The Trump Administration released final rules in mid-June on Association Health Plans with final rules on short-term, limited-duration insurance plans (STIs) due in September. There’s been a lot of ink spilled on those topics and what they may do to either undercut the ACA or provide employers and employees with more coverage options, depending on where you sit in the political debate.
These acronyms are a distraction. The order we should keep our eyes on is the third part of the order, the one on health reimbursement arrangements, or HRAs.
At the end of 2016, as one of his final acts as President, Barack Obama signed into law the “21st Century Cures Act.” Within that broad-based bill was a stipulation overturning previous IRS guidance on HRA use, which essentially allowed small business owners (50 or fewer employees) to give their employees money to shop for individual health coverage — and potentially ACA-subsidized coverage.
This move was significant for two reasons. First, it encouraged employers to give employees a lump-sum to then shop for their own coverage rather than selecting employer-sponsored, payroll-deducted coverage. Second, it allowed for HRAs to be the vehicle for this contribution, thereby enabling employers to maintain tax preference without the added administrative burdens of offering employer-sponsored health insurance.
President Trump wants to allow for HRAs to be used for non-group coverage to employers of all sizes, not just small employers. If regulatory language makes the same approach for small businesses available to businesses of any size, broker and consultants should view this as an industry-redefining disruption.
Over the past decade, there was much speculation — and some very large corporate bets made — on the shift from defined-benefit to defined-contribution for employer healthcare benefits. In this scenario, rising costs combined with increased need for healthcare consumerism would lead employers to shift employees to HDHPs en masse and give them both a defined contribution through an HRA and/or non-HRA funds to shop for benefits on a private exchange, as well as an HSA contribution. Such arrangements were highly marketed but few companies took to them because they rightly saw it as just another thing they would have to manage. They were being asked to make it easier and more consumer-friendly for their employees at the expense of making it more burdensome for their administrators.
The Trump Administration’s proposed expansion, while not final yet, is different. Never before has there been a vehicle for large employers to send employees to the individual market and maintain the tax advantage of paying for employee health coverage. And never before have employees stood to potentially pay less on the open market than for employer coverage, thanks to ACA subsidies.

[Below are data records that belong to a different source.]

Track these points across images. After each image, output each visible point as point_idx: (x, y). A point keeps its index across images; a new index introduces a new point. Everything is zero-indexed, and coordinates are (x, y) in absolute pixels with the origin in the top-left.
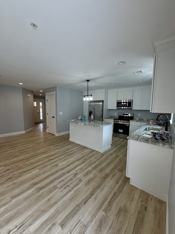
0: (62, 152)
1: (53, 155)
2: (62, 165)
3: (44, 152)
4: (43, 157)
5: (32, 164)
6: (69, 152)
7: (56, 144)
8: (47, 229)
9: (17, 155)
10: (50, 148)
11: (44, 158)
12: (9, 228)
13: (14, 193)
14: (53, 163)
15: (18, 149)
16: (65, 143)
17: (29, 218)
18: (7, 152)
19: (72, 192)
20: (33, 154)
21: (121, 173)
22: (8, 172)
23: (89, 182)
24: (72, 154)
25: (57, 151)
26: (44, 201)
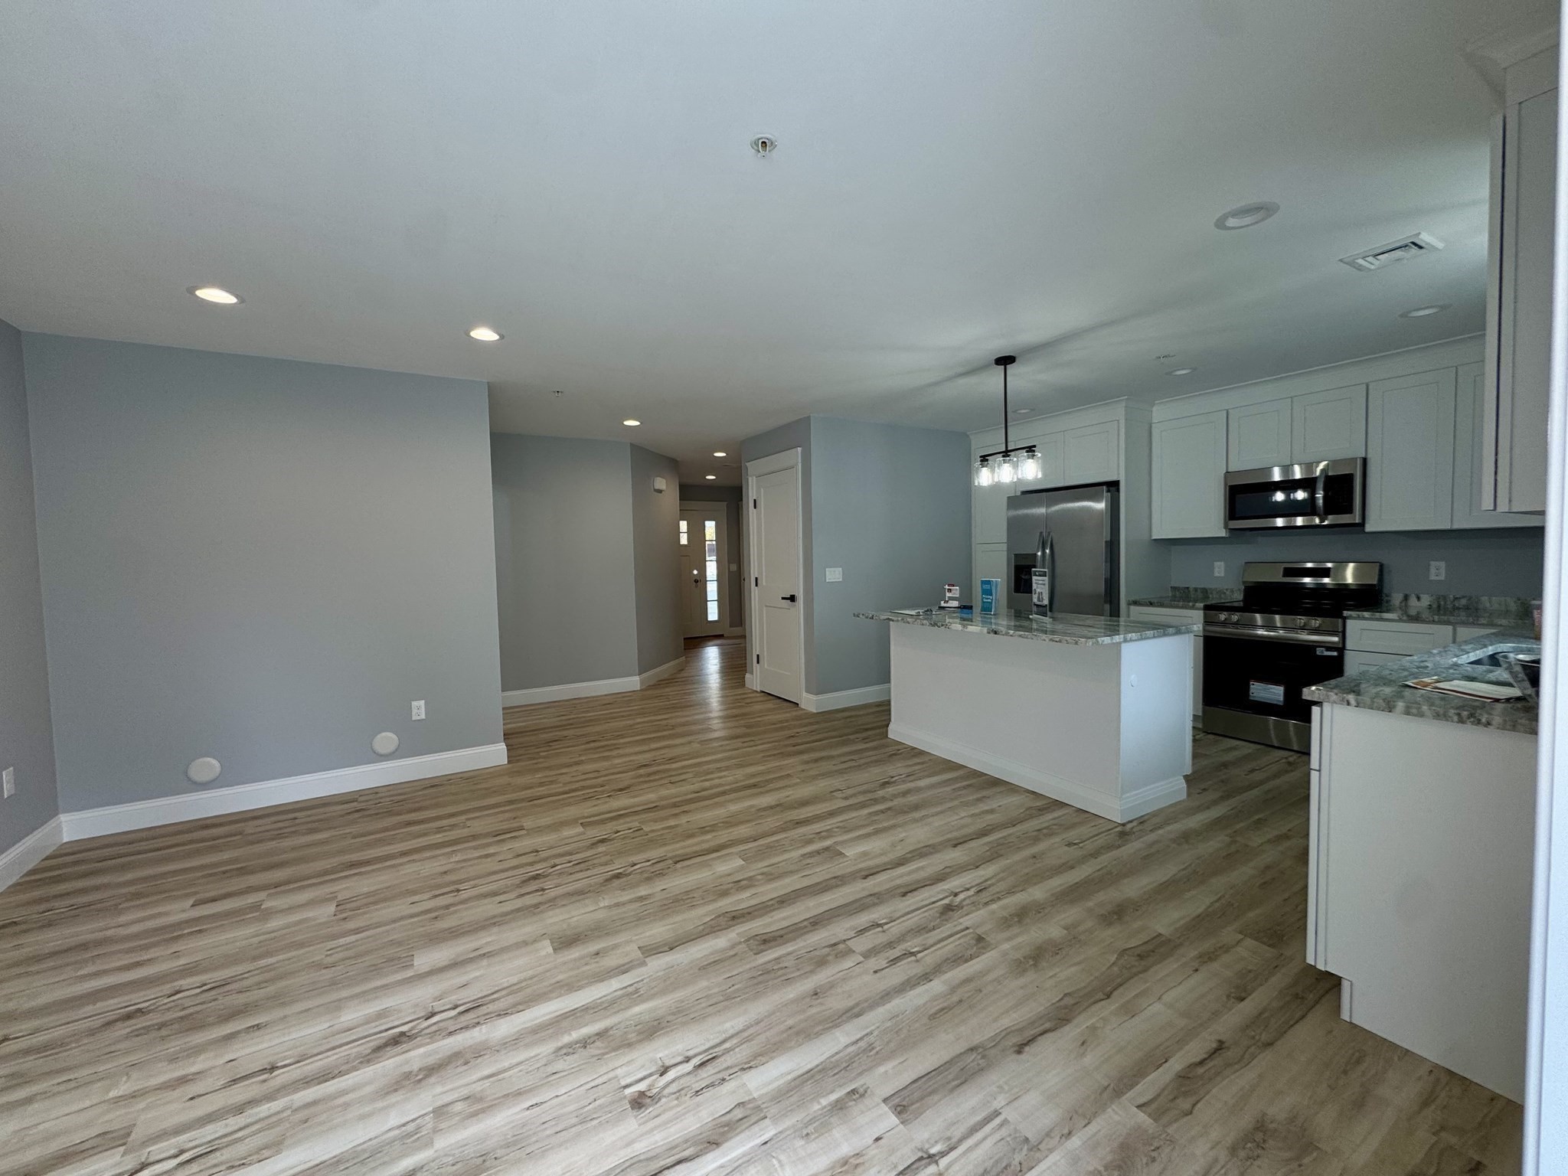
0: (850, 792)
1: (804, 803)
2: (865, 854)
3: (754, 786)
4: (752, 806)
5: (703, 830)
6: (895, 796)
7: (812, 750)
8: (824, 1102)
9: (626, 783)
10: (780, 768)
11: (759, 810)
12: (660, 1055)
13: (648, 934)
14: (810, 842)
15: (627, 759)
16: (867, 750)
17: (735, 1041)
18: (580, 768)
19: (937, 986)
20: (697, 786)
21: (1269, 952)
22: (601, 848)
23: (1037, 957)
24: (916, 807)
25: (823, 785)
26: (791, 992)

A number of organizations are now providing a service whereby they handle the monthly billing on behalf of their employer customers. The core of this service is not to find benefits for customers but to ensure that employees have the funds to pay their monthly premiums on their individual coverage, and they make sure that employers get back any funds not used by employees over the course of the plan year.
It’s a huge decline in administration required by employers while taking care of an onerous part of the process for individual. When you compare that to other brokerages’ message of digging in and expending more effort to control your healthcare costs, it would seem that the former would be far more favorable to the latter.
Indeed, some benefit companies seem to be specializing in administering this arrangement for startups and other relatively young companies — which likely don’t have an established broker/consultant relationship and hence a different perspective on the relative pros and cons of offering employer-based insurance.
Changing their minds
Should you be concerned? If you’re unwilling to evolve your business model, then yes. It’s unlikely that HRAs will take over the entire market, just as some companies (and especially public institutions) still offer pensions for retirement. But just like the shift to self-insured has taken hold among a set of activist broker/advisors, a defined-contribution movement could spur a shift in focus from activist program management to administrative efficiency of a different kind, which doesn’t put up a wall between private and public coverage options and hence makes a much less labor-intensive option possible.
To be sure, there are plenty of employers with such ingrained notions of employer-based benefits that they won’t change their minds anytime soon. Plus, in order for such a strategy to work at scale, the ACA’s employer mandate for large employers would have to be repealed or zeroed out, like the Individual Mandate was at the end of last year, and serious improvements would need to happen in the individual market, whose narrative is currently dominated by talk of a “death spiral.”
But according to the annual Kaiser Family Foundation Survey of Employer-Based Benefits, employer-sponsored coverage for small employers has declined more than 13% since 1999. Large groups have stayed relatively steady at 90-95% penetration. But if costs continue to rise and employers start seeing health insurance crowding out other costs — rather, if the crowding out that has already occurred becomes unsustainable, which numerous industry experts have said is reaching unsustainability — then the shift to real defined contribution will be on.